Friday: Warshinum: Black Spot: Arapaho American

One of the pivotal lives among the Arapaho in the 19th century was a man named Friday. He spoke English and frequently acted as an intermediary between the Arapaho and the Whites.  In 1869, Friday told the officers at Fort Fetterman there were 4 principal chiefs of the Arapaho: Medicine Man, Sorrel Horse, Black Bear and himself.  Their bands were scattered around Wyoming and numbered about 1000 people.  Wyoming territorial governor, John Campbell described Friday as, “an Indian of some education and of considerable intelligence.” His life’s story is worth noting.

In 1831, Tom “Broken Hand” Fitzpatrick, a fur trader and noted mountain man came across three young  Native American boys all alone on the Great Plains in the area of what is today Dodge City, Kansas.  The boys were hungry, thirsty and scared.  Fitzpatrick took the boys with him to Saint Louis.  He took a liking to one of the boys, who was called Warshinum or Black Spot by his people.  Fitzpatrick renamed the boy Friday, possibly a reference to the book Robinson Crusoe by Daniel Defoe.  Friday was enrolled in school, but travelled with Fitzpatrick on his fur trapping expeditions out West. On one of these trips they came across a band of Arapaho and a woman in the band recognized him as her lost son.  She claimed him,  and Friday stayed with his Arapaho family and resumed his family’s lifestyle.  Fitzpatrick and Friday remained close friends until Fitzpatrick’s death in 1854. Friday had spent approximately seven years living among the Whites.  What he had learned about the White men became very valuable to his people.

As a youth, Friday worked hard to establish a reputation for bravery including a battle with the Pawnee.  He was also an accomplished buffalo hunter often taking several animals in a single chase and was able to use both rifle and bow. These skills and his intelligence helped him to grow into a leadership role as he grew older.
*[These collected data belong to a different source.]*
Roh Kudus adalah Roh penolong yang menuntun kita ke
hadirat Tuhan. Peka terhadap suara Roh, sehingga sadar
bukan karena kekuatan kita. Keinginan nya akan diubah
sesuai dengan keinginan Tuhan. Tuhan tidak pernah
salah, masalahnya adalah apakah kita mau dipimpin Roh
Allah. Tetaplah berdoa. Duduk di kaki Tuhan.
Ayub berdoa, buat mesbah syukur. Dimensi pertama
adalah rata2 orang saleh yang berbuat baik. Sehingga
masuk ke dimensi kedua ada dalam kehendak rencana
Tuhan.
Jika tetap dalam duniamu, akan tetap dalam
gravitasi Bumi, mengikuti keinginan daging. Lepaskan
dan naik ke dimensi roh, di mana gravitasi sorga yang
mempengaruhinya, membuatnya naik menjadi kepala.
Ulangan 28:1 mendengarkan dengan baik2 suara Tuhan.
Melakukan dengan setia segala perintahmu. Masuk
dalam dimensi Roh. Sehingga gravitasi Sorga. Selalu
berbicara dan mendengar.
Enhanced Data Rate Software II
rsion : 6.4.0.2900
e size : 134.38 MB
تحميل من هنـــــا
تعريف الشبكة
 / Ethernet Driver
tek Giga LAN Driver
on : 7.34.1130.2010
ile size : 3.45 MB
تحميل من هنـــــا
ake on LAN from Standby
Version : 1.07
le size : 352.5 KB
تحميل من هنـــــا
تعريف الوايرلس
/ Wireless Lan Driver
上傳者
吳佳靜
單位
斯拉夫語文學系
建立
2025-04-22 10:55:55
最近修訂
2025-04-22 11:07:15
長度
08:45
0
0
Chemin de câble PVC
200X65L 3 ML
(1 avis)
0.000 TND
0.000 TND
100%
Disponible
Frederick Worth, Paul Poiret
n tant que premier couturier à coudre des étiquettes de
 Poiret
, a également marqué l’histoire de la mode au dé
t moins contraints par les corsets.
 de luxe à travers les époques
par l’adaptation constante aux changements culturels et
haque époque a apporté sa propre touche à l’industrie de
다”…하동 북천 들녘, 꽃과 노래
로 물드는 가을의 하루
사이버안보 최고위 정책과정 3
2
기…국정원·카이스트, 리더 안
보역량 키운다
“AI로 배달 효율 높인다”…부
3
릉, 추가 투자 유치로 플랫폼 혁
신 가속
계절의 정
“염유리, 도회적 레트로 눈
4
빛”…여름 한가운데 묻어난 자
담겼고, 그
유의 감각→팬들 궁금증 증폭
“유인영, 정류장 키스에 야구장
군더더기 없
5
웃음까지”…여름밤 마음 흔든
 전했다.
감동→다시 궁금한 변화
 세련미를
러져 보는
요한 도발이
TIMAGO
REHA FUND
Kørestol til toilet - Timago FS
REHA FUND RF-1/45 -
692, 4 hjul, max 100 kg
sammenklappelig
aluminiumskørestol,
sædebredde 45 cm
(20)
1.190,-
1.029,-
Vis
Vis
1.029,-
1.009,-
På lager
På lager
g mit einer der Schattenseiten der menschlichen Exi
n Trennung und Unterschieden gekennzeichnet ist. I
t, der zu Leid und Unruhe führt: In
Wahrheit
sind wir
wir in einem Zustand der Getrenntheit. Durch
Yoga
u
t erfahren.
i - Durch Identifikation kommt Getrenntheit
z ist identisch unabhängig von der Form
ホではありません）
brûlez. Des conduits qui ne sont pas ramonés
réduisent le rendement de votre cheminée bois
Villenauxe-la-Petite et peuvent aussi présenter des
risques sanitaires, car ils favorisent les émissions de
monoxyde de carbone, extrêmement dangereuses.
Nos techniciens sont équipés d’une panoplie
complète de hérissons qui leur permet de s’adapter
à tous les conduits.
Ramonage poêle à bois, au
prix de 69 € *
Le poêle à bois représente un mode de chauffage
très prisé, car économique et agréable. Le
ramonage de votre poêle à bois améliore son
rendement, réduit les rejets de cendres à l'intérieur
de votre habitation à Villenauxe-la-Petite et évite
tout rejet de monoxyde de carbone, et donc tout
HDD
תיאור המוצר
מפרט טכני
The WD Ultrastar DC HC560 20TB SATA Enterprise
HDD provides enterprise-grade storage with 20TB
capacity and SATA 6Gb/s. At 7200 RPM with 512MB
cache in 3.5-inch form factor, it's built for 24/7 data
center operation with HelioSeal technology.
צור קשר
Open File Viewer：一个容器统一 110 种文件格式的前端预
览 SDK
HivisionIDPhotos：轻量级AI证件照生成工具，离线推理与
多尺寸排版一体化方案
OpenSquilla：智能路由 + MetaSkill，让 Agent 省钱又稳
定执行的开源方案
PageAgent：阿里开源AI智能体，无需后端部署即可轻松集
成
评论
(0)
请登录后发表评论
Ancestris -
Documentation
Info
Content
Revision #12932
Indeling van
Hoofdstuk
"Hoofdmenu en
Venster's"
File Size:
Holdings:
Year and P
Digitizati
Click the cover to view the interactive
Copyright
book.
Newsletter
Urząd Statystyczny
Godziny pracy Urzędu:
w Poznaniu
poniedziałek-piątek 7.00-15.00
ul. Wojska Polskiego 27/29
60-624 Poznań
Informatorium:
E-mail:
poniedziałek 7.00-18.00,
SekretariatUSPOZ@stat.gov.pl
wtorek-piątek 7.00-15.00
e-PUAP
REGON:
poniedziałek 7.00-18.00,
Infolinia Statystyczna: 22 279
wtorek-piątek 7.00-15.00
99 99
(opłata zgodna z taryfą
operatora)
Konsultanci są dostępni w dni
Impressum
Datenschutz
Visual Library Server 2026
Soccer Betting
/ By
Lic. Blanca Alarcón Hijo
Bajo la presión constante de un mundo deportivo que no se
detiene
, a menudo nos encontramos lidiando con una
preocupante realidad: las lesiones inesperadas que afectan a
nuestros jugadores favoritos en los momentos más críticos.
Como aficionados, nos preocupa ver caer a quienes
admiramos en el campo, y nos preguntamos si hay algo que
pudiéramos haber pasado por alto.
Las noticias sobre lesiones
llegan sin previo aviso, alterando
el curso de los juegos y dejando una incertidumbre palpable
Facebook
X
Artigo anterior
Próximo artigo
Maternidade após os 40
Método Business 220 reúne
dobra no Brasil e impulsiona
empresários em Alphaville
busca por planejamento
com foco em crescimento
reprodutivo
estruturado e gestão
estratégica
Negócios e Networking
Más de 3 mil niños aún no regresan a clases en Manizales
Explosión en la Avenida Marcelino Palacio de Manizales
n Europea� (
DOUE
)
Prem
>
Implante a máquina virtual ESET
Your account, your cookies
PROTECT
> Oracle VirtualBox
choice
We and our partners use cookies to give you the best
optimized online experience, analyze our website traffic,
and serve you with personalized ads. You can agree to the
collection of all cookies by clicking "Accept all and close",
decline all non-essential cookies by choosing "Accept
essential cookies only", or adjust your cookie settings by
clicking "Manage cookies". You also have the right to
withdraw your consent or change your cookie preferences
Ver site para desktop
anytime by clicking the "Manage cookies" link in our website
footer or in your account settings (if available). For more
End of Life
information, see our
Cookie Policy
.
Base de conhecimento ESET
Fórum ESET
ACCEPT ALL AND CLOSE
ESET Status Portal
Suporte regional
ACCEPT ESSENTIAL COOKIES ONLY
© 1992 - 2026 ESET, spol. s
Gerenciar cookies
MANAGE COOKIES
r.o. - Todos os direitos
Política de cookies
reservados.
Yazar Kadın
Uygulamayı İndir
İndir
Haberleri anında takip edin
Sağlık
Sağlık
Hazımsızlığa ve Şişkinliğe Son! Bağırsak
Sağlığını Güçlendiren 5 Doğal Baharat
In 1864, Friday’s band camped close to Fort Lyons in Colorado as directed by the  Colorado territorial governor.  When the Native Americans camped around the fort were told to leave, many of them went a few miles away to Sand Creek to camp. Luckily, Friday didn’t take his band to Sand Creek.  The Cheyenne and Arapaho who went to Sand Creek became the victims of one of the worst military atrocities in US military history when  peaceful women, children and old men were slaughtered by troops under the Command of General John Chivington. Did Friday recognize the impending danger, or was it just luck?  We may never know for sure.

After the Sand Creek Massacre, many Arapaho wanted revenge, but Friday argued for peace and refused to fight the Whites. This stance cost him prestige among his tribe, and his band became somewhat isolated as most Arapaho moved north to Wyoming where there were still buffalo to hunt.

In 1868, Friday was paid $315 to inform the various bands about the peace council at Fort Laramie. Later that Fall, Medicine Man asked Friday, who was camped along the Cache la Poudre River in Colorado to join him along the Powder River in Wyoming. Friday’s band, which by then consisted of mostly older people, was the last band of Arapaho to leave Colorado. With Friday as their interpreter, the Arapaho started lobbying the military and the government to find them a permanent home. They did not want to be placed on the Sioux reservation, but preferred to have their own reservation or to live with the Shoshone.

In 1877, Friday accompanied Arapaho Chiefs Black Coal and Sharp Nose to Washington D.C. as an interpreter to meet with President Rutherford B. Hayes.  They tried to persuade the President to give them their own reservation.

The Arapaho were temporarily placed on the Wind River reservation in 1878.  The Arapaho were happy not to be placed with the Sioux or sent to Oklahoma.   The placement became permanent over the objections of the Shoshone, .

In 1881, several Arapaho children were sent to the Carlisle Indian school in Pennsylvania, so they could learn to assimilate into the White culture. They were also held as hostages to ensure their parent’s good behavior.   Many of these children died of disease including two of Friday’s grandchildren. Friday died  May 13, 1891.

Until his death, Friday worked as an agency interpreter for $25 a month. He and his multiple wives left many descendants among the Arapaho people with a proud heritage. Roughly, thirty-five hundred out of approximately 10,000 enrolled Northern Arapaho trace their lineage back to Friday.